##### SUPPLIED INFORMATION
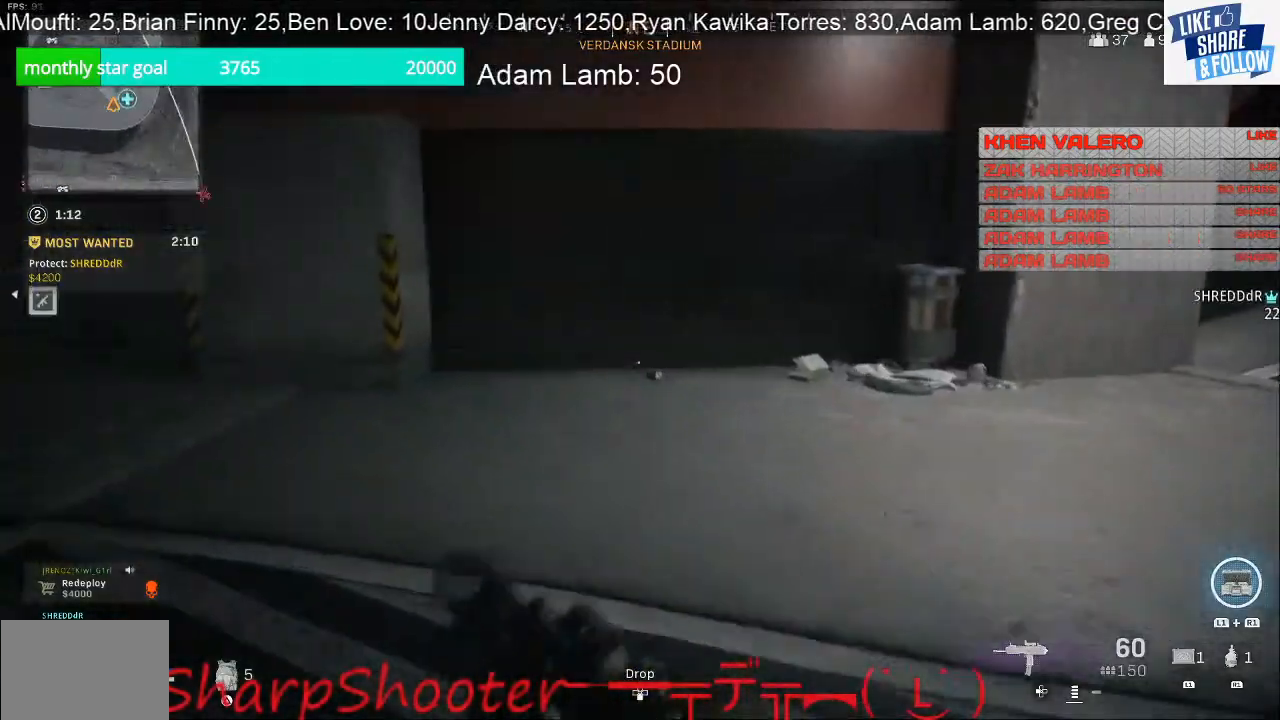
{"buttons": [], "left_stick": "up", "right_stick": "left", "events": [[67, "right_stick", "left"]]}
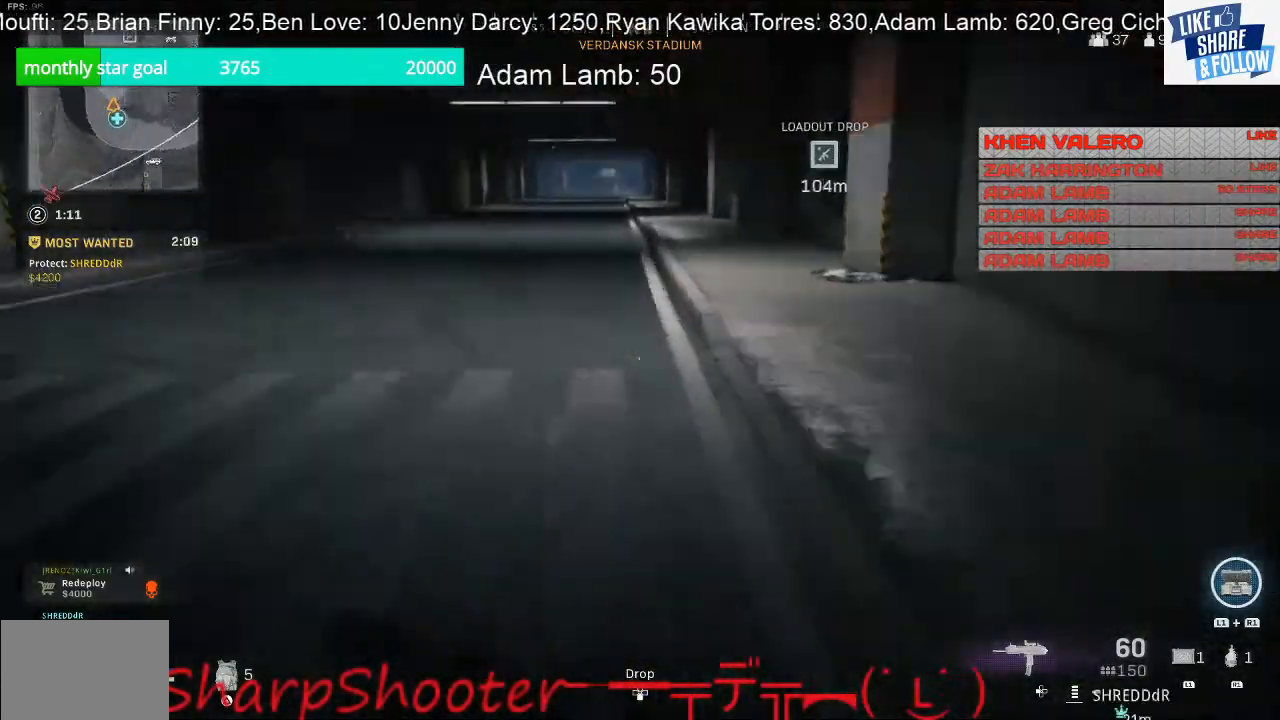
{"buttons": [], "left_stick": "up-right", "right_stick": "center", "events": [[200, "left_stick", "up-right"], [400, "right_stick", "center"]]}
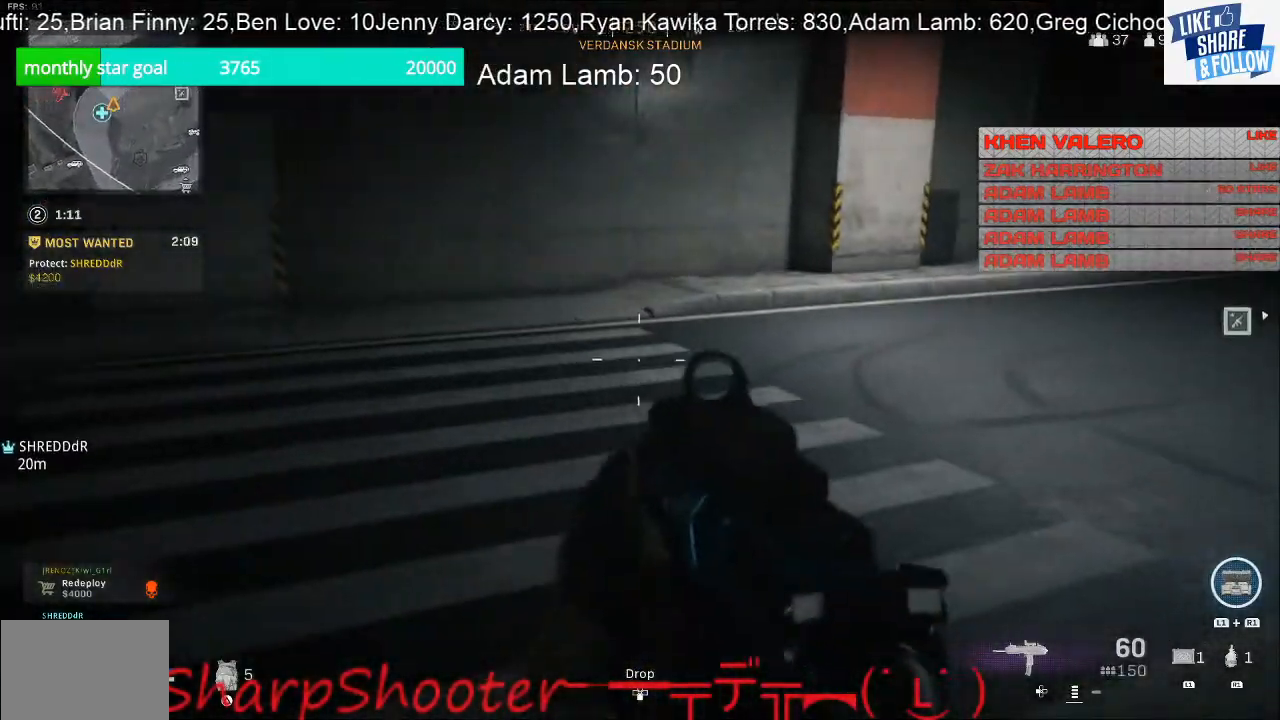
{"buttons": [], "left_stick": "up", "right_stick": "right", "events": [[200, "right_stick", "right"], [333, "left_stick", "up"]]}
##########
● ASSIGNMENT: Could every line above be set down exactly, with the pictures omitted?

● TASK OUTPUT:
{"buttons": [], "left_stick": "up", "right_stick": "left", "events": [[67, "right_stick", "left"]]}
{"buttons": [], "left_stick": "up-right", "right_stick": "center", "events": [[200, "left_stick", "up-right"], [400, "right_stick", "center"]]}
{"buttons": [], "left_stick": "up", "right_stick": "right", "events": [[200, "right_stick", "right"], [333, "left_stick", "up"]]}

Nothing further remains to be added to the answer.